Not since the 1980s has South Africa seen a youth movement as focused, politicized, and determined as the current one. Then the struggle for equal education was against a system of enforced inequality in education, today the struggle is centered on reversing the effects of that inequality and rebuilding a once thwarted system. Last year, Equal Education for All focused on raising the standards of basic infrastructure while tackling widespread student and teacher late-coming in Cape Town.

This year the campaign has mushroomed into a nationwide learner-led campaign of civic action focusing on the still vast inequalities in South African education and the fact that only 8% of schools have libraries. Most of these schools are the ones that benefited from the inequitable distribution of education resources under apartheid. The School Libraries Campaign insists that One School, One Library, One Librarian is an attainable goal, and a non-negotiable right.

Through a vast and well-organized network of learner advocates, Equal Education is mobilized to march, pamphlet, and rally all over the country. Learner advocates meet in civic centers and school playgrounds, and compound their networking and mobilization cohesiveness through a serious of leadership camps with partner organizations. But Equal Education’s success in the past with bringing awareness to the shocking state of school infrastructure and endemic late coming last year was not solely because of mass action.

Equal Education works with academics, researchers, lawyers, and politicians to back up their demands with feasible and practical solutions that are affordable within current department of education budgets. The South African government has argued that One Library, One School, One Librarian is not a financially viable option. Equal Education for All has countered this with statistics insisting that the project to provide every South African school with a working library would cost between 1 and 2% of the national education budget. They are prepared to use creative litigation to force the department of education to address their demands.

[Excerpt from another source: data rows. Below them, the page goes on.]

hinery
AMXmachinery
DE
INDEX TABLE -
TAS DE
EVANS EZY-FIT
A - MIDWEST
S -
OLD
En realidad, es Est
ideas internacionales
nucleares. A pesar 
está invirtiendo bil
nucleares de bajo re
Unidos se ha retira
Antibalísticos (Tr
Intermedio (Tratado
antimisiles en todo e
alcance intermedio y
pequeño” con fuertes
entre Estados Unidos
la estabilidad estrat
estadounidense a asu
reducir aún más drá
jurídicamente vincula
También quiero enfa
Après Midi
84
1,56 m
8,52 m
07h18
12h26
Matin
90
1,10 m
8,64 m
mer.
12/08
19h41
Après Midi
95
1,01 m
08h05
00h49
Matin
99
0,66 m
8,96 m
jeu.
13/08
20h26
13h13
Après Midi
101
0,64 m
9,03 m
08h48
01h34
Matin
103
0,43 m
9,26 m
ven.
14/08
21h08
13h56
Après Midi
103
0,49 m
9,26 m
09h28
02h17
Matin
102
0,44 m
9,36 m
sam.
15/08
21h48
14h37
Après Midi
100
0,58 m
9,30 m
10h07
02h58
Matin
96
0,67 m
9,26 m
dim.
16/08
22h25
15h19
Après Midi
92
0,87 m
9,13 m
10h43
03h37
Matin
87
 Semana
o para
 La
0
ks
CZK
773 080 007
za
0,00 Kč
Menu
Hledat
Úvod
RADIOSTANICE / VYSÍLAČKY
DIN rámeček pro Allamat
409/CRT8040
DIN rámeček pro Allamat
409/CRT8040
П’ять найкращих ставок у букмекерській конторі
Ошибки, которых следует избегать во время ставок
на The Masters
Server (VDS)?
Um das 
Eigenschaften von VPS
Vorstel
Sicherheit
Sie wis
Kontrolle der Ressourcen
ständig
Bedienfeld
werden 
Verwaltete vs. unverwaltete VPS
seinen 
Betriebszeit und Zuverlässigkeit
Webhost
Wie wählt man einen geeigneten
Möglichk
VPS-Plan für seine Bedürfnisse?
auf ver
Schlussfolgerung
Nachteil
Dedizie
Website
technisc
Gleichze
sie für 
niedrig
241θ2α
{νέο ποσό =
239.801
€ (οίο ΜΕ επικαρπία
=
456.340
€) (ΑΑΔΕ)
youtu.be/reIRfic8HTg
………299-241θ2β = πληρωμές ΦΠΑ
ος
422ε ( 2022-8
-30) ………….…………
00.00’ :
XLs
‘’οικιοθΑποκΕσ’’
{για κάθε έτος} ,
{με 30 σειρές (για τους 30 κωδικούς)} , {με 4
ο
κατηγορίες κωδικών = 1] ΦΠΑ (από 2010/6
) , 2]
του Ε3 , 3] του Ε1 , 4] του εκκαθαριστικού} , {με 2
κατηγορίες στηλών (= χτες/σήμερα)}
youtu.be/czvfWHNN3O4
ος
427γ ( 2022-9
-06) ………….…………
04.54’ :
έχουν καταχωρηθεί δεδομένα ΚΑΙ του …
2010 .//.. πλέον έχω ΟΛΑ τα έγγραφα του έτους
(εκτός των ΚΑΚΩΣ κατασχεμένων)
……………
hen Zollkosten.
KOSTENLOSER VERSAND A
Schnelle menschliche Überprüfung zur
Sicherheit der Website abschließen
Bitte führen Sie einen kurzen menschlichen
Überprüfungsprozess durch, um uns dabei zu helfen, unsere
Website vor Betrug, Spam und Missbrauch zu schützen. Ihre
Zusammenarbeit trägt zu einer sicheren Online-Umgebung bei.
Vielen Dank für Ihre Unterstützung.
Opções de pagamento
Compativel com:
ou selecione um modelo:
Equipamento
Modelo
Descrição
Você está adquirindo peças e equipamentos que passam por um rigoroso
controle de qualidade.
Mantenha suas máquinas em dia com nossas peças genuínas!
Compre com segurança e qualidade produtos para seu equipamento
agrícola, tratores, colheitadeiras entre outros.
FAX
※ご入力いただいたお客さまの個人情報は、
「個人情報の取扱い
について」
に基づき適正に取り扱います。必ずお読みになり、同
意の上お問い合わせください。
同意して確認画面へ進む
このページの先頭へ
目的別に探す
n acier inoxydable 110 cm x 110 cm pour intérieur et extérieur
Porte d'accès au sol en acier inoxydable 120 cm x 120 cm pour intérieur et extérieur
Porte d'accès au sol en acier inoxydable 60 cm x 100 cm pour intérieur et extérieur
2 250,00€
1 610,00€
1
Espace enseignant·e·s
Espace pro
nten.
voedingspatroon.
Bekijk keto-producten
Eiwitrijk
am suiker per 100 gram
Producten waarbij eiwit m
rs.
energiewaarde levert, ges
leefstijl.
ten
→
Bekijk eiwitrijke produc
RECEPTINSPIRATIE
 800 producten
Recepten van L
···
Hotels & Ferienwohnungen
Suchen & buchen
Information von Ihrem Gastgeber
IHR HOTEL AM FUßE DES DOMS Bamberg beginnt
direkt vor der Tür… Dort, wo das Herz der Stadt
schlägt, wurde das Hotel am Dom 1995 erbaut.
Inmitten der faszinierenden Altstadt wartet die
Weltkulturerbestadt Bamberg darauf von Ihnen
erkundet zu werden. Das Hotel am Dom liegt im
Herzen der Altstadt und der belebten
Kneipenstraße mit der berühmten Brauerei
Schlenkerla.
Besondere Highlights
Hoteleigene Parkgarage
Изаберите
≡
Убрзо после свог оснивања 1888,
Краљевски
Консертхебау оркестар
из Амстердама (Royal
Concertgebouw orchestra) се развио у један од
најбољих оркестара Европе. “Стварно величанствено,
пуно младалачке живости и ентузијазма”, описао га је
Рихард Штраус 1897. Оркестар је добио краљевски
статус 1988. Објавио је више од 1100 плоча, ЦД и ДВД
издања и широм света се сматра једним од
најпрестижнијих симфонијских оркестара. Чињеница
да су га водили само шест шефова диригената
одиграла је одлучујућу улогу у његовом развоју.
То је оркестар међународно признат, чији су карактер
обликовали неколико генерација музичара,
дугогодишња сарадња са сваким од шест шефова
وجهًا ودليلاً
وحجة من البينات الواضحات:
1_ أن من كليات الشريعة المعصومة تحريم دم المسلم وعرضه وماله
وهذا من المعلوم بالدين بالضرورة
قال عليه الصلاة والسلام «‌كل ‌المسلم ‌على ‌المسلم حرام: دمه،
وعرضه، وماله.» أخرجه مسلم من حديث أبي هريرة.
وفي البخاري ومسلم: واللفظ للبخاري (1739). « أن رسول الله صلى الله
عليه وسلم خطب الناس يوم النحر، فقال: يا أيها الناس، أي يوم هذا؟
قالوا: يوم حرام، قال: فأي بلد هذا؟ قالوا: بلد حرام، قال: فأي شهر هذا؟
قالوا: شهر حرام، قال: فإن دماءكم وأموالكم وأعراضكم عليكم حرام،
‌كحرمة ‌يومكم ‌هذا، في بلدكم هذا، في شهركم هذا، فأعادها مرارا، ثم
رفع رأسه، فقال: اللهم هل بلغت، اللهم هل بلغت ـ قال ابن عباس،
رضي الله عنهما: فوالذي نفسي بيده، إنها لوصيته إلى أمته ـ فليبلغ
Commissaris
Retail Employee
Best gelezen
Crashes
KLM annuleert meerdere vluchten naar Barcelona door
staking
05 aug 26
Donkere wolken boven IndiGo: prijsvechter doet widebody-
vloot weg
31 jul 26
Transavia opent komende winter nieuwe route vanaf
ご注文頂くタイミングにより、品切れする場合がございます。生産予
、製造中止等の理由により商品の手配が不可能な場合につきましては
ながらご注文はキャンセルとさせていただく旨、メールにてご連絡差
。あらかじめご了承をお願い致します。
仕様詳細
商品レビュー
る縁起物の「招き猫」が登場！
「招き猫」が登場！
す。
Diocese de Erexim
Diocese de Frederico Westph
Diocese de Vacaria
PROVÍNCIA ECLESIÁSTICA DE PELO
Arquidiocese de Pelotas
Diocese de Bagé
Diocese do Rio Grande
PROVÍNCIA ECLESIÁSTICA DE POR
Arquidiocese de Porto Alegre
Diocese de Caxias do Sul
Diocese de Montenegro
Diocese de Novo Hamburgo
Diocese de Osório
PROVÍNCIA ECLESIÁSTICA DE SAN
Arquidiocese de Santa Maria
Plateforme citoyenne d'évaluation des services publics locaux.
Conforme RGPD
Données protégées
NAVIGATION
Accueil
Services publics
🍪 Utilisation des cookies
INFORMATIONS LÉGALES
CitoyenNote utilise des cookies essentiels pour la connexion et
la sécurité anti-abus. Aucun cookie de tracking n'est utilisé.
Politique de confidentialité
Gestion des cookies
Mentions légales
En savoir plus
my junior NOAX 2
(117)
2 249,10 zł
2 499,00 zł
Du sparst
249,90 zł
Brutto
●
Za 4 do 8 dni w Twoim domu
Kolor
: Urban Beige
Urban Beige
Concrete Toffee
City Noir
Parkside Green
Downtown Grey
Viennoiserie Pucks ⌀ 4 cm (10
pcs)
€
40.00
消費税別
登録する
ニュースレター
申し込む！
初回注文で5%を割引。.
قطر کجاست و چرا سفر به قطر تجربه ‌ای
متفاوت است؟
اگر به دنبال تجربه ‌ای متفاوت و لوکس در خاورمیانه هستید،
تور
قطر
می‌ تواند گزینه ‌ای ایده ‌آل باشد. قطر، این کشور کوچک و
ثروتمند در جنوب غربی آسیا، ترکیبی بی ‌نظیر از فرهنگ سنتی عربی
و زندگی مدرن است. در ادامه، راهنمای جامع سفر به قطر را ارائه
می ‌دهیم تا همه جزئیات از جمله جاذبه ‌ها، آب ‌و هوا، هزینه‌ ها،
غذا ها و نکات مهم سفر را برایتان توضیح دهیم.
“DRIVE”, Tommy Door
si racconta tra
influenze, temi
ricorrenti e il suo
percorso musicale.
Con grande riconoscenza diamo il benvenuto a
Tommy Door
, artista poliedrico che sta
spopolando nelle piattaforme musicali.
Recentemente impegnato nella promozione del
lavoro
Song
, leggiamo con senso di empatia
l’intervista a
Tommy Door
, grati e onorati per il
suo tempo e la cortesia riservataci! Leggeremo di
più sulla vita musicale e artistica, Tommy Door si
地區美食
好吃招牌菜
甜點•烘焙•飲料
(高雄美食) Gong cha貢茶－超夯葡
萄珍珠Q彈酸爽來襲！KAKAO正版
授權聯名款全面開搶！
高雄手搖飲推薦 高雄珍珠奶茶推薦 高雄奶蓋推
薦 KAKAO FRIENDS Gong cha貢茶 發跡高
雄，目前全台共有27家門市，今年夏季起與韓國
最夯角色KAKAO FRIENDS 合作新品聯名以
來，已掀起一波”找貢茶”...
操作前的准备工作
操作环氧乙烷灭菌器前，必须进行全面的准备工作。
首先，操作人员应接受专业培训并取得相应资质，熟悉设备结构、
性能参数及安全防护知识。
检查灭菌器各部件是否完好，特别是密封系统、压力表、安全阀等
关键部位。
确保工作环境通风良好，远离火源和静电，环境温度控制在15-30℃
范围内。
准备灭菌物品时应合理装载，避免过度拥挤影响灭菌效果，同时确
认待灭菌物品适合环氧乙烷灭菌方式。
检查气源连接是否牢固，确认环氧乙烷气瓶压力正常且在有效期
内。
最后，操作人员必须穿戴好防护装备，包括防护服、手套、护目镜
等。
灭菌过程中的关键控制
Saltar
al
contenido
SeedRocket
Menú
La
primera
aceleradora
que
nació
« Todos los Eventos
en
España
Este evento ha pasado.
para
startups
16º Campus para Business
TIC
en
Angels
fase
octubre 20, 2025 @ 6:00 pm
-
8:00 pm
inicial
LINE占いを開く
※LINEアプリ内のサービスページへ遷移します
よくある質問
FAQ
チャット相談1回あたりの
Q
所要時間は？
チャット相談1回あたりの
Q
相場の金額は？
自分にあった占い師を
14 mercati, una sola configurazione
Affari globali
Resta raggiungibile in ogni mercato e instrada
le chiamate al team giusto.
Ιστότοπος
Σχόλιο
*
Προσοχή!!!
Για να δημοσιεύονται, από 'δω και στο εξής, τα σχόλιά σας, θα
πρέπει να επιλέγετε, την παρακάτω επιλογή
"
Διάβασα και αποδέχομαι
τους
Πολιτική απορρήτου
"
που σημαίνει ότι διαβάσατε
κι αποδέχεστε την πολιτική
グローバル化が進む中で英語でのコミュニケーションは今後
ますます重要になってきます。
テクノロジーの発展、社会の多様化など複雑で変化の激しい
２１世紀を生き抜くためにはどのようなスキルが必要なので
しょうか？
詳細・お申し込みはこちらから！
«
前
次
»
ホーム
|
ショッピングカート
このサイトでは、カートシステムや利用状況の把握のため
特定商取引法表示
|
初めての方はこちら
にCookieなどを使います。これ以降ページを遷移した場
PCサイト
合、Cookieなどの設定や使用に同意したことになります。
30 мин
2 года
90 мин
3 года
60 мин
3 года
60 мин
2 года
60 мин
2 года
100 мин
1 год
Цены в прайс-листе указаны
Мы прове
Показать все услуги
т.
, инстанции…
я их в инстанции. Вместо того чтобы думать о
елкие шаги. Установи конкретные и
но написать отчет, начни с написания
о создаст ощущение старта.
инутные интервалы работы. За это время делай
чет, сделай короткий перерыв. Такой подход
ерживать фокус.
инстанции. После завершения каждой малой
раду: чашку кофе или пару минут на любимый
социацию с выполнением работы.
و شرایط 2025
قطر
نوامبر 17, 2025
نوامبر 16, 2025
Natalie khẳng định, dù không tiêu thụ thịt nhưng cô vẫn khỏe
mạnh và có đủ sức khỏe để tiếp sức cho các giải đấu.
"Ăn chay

It is this combination of informed mass civic action that has earned the learner stakeholders of Equal Education the attention of the South African public, parliament, and educational policy makers around the world. The work is ongoing, the project is vital, and marches are organized around the country to garner public and government attention on March 21. In Cape Town the march will end at the houses of parliament, while in Pretoria, despite some mixed messages from the government, the march will culminate at the Union Buildings.